Chile – The Chilean national side are an outside bet amongst the South American teams in this competition, with the onus on the host nation and the other powerhouses to succeed. They have youth and a couple of players that can cause problems to teams, such as Sanchez of Barcelona. When it comes to their beer, they are less known. This could be mainly due to their big production of other countries beers within the country. Their beer also has a few similarities to German beer. This could be due to a huge number of German immigrants during the 18th and 19th century. A positive for this country is that beer is still the most consumed alcoholic beverage and takes 60% of the total market share for alcoholic drinks. The most popular Chilean beer is Escudo from the brewery Cervecera CCU Chile Ltda. As with most Chilean beers this is a pale lager which appeals to the majority of beer drinkers.
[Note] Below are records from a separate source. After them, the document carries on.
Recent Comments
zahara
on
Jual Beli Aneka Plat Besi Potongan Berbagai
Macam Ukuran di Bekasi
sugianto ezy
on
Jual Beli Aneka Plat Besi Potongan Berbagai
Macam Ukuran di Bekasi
There is a good amount of microbreweries within Chile, between 70 and 90 in fact, and one that took my eye was the Kuntsmann Brewery. This brewery does a range of beers including bocks and lagers. What’s significant about this brewery is they have an annual beer festival, which is seen as one of the best cultural festivals in Chile. Mahina Brewery is another that is interesting, established in 2011 it was the first brewery on Easter Island, which offers a stout and pale ale. They’ll have to be on top form to escape this group but they might just surprise a few people.
Australia – These lot aren’t being seen as contenders for this group, but they do have a couple of stellar players amongst the squad with Cahill and Jedinak having just had great seasons for their clubs. When it comes to beer there is only one Australian beer that instantly pops into my head, the gruesome Fosters – possibly one of the worst imported lagers to be inflicted to these shores. Moving swiftly on, Australia does have a bit to offer on the beer front. Coopers especially are a well-known brand and has beers that range from 2.9% – 7.5% from very light to very dark. It is also the largest Australian owned brewery due to Fosters being owned by SABMiller who have their headquarters based in London. There are a good number of microbreweries in Australia and one that is interesting is Nail Brewing. This brewery interestingly boasts the most expensive beer in the world, the Antarctic Nail Ale at 4.6% it is a limited-edition ale, made with water melted from a block of Antarctic ice. Now that’s pretty cool, although the first bottle made auctioned for 800 Australian dollars, too rich for my blood. As far as getting out of this group, I don’t think they will but they sure do have some interesting beers.